I last wrote about “cryptic natural products” here – this is the idea that there must be a great many interesting compounds produced by microorganisms that we have not seen yet. It’s for sure that there are many biosynthetic-looking gene clusters found in these species that don’t seem to be turned on most of the time, which makes one think that under the right conditions you could perhaps elicit some “break glass in case of emergency” structures that might be well worth seeing.
This was one of the original ideas behind the company Warp Drive Bio (here’s a presentation from 2016 on some of their work), but it’s still not one that everyone buys into. Philosophically, you wonder how many of these pathways are even activatable, and how many are just lost chunks of DNA that are still hanging around. There’s also plenty of debate about how, even if the idea is sound, one goes about getting the organisms to produce their hidden treasures. Here, though, is a new paper from two groups at Princeton that demonstrates the idea in practice.
They’re looking at Streptomyces, a genus that certainly produces some interesting compounds, and seems to have the potential to produce even more. The group used green fluorescent protein (GFP) as a genetic marker, inserting it into some of the “quiet” biosynthetic gene clusters as well as out in more neutral territory, and then ran all sorts of stress experiments on the organisms to see if any of these caused some activity. As it turns out, exposure to etoposide and to avermectin, both quite toxic to the organisms, caused some of these biosynthetic pathways to turn on, and several new compounds emerged, including one with antifungal activity and some that appear to be cysteine protease inhibitors.
What’s more, the group was able to then track down some new information about these pathways, showing that there’s a specific translational repressor protein that keeps them silent under ordinary conditions. That holds out some promise for being able to turn more of these clusters on, and under less drastic conditions. If there are other such repressors scattered around, and if they have any commonality, we could start to get a lot more control over expression of rare natural products. It’s still going to be a lot of work – one of the things that Warp Drive has reported on is that the presence of these gene clusters varies widely among different strains – but there might be a less brute-force way into the field. (I wonder, given that, if the molecules reported in this new paper have already been seen by Warp Drive’s internal efforts or not?)

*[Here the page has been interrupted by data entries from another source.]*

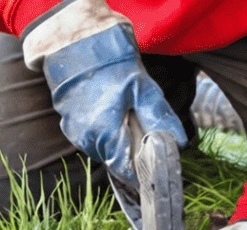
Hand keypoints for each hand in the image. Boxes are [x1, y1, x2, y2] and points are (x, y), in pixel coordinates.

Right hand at [22, 0, 186, 189]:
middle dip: (131, 152)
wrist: (75, 41)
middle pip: (114, 159)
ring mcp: (73, 131)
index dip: (141, 170)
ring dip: (117, 141)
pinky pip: (91, 137)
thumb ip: (159, 118)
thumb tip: (179, 143)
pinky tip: (110, 111)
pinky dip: (104, 131)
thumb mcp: (143, 89)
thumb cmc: (112, 64)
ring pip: (102, 149)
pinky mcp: (68, 123)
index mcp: (104, 134)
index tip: (153, 165)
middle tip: (143, 132)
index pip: (125, 170)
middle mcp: (85, 138)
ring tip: (126, 117)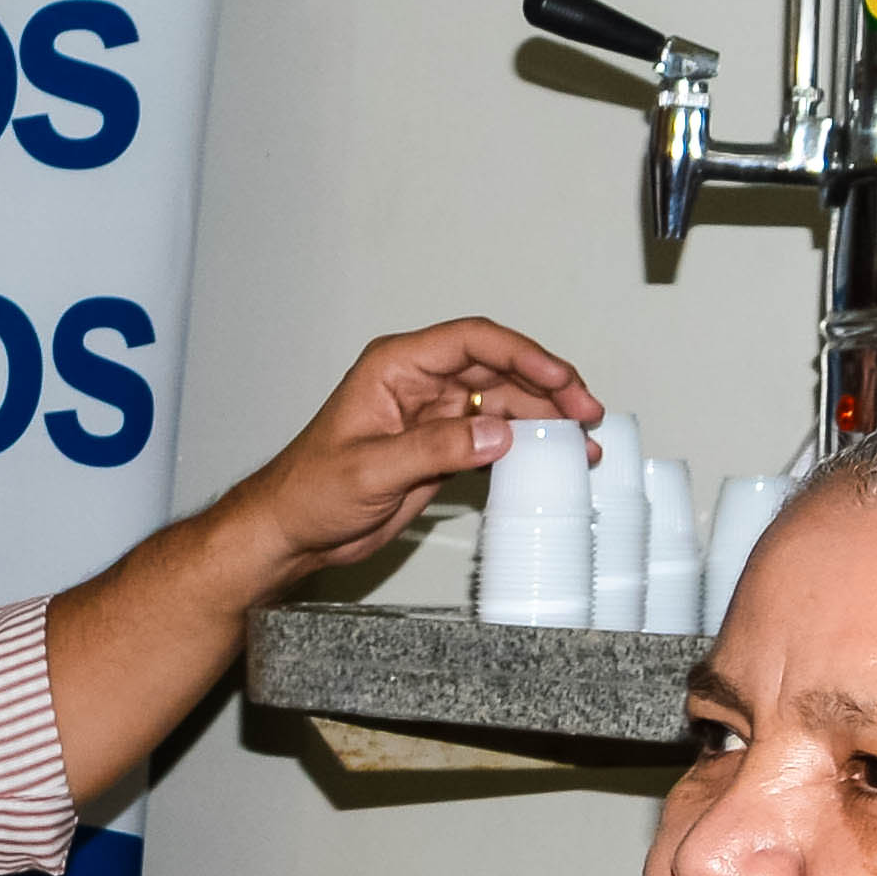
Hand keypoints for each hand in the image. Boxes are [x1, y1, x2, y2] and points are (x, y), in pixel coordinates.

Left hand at [211, 319, 603, 585]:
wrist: (291, 533)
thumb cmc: (308, 492)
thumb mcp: (371, 470)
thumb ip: (435, 449)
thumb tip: (495, 434)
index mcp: (395, 367)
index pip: (471, 342)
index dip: (522, 354)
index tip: (559, 377)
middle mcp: (418, 384)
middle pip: (497, 369)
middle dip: (546, 387)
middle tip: (585, 410)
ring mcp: (433, 415)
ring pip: (502, 403)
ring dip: (543, 418)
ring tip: (581, 438)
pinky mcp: (440, 448)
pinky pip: (492, 436)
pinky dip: (525, 445)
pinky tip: (553, 455)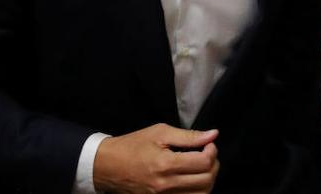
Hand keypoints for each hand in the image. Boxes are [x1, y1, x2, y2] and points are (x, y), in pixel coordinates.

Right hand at [92, 125, 219, 193]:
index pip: (204, 163)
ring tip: (201, 167)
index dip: (212, 151)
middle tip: (207, 154)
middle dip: (213, 165)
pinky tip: (192, 179)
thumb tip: (212, 134)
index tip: (208, 144)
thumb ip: (188, 136)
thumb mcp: (159, 133)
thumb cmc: (132, 146)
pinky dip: (196, 191)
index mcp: (165, 164)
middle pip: (206, 181)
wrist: (107, 166)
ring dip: (207, 180)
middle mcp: (166, 185)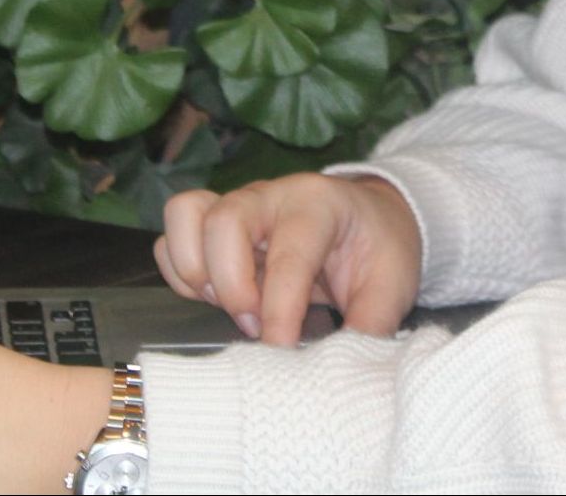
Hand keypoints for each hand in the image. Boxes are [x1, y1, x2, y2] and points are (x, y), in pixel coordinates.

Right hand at [155, 173, 420, 346]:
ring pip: (186, 216)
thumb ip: (369, 326)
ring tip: (228, 305)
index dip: (280, 311)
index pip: (289, 256)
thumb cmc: (379, 247)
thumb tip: (339, 371)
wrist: (371, 218)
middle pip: (223, 221)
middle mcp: (271, 195)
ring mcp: (238, 205)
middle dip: (231, 286)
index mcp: (319, 204)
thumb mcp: (393, 285)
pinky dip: (181, 274)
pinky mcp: (213, 224)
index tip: (282, 351)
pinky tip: (214, 298)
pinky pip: (172, 239)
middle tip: (254, 324)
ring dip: (196, 272)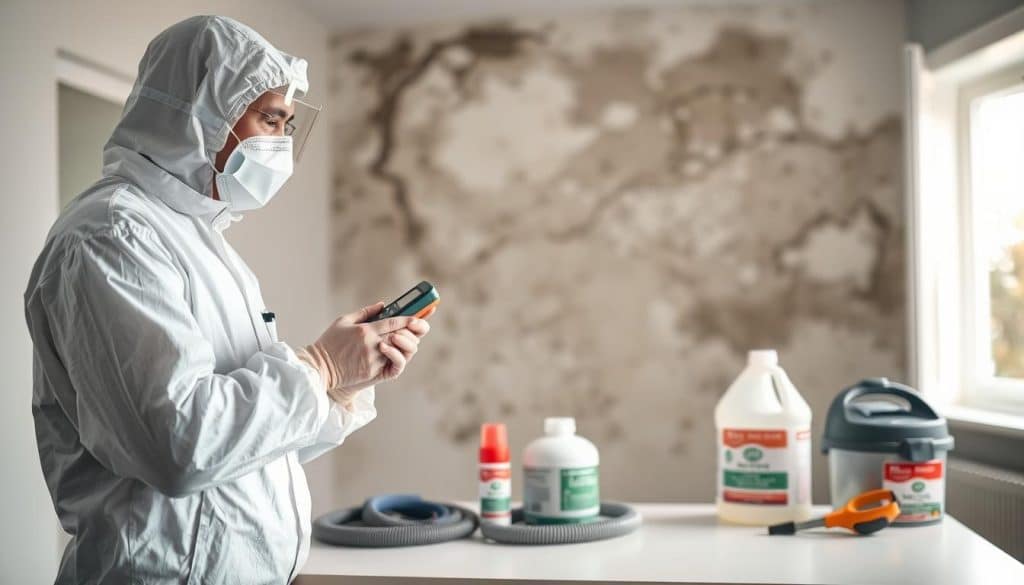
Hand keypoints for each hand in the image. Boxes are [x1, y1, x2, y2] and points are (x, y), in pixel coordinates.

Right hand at [297, 302, 427, 402]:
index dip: (409, 319)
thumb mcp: (343, 321)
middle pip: (401, 337)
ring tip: (405, 341)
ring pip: (400, 351)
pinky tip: (397, 353)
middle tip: (418, 329)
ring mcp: (373, 360)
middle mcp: (372, 345)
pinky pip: (393, 364)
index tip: (418, 317)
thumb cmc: (329, 343)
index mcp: (365, 330)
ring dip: (405, 346)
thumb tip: (383, 305)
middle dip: (412, 332)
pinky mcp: (373, 373)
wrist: (320, 368)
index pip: (394, 322)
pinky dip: (398, 358)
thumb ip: (365, 312)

Like any organic chemist, I admire (and am slightly terrified by) the diversity and complexity of the natural product world. Getting medicinally useful compounds out of it has become progressively more difficult as the years have gone on, in a perfect example of the “low hanging fruit” problem. If there’s a tricky way to cause new active leads to come spilling out of it again, I’m all for it. Not all of them are going to be useful, of course, and not all of them are going to do things that we particularly need done, but some of them may well be good things to have.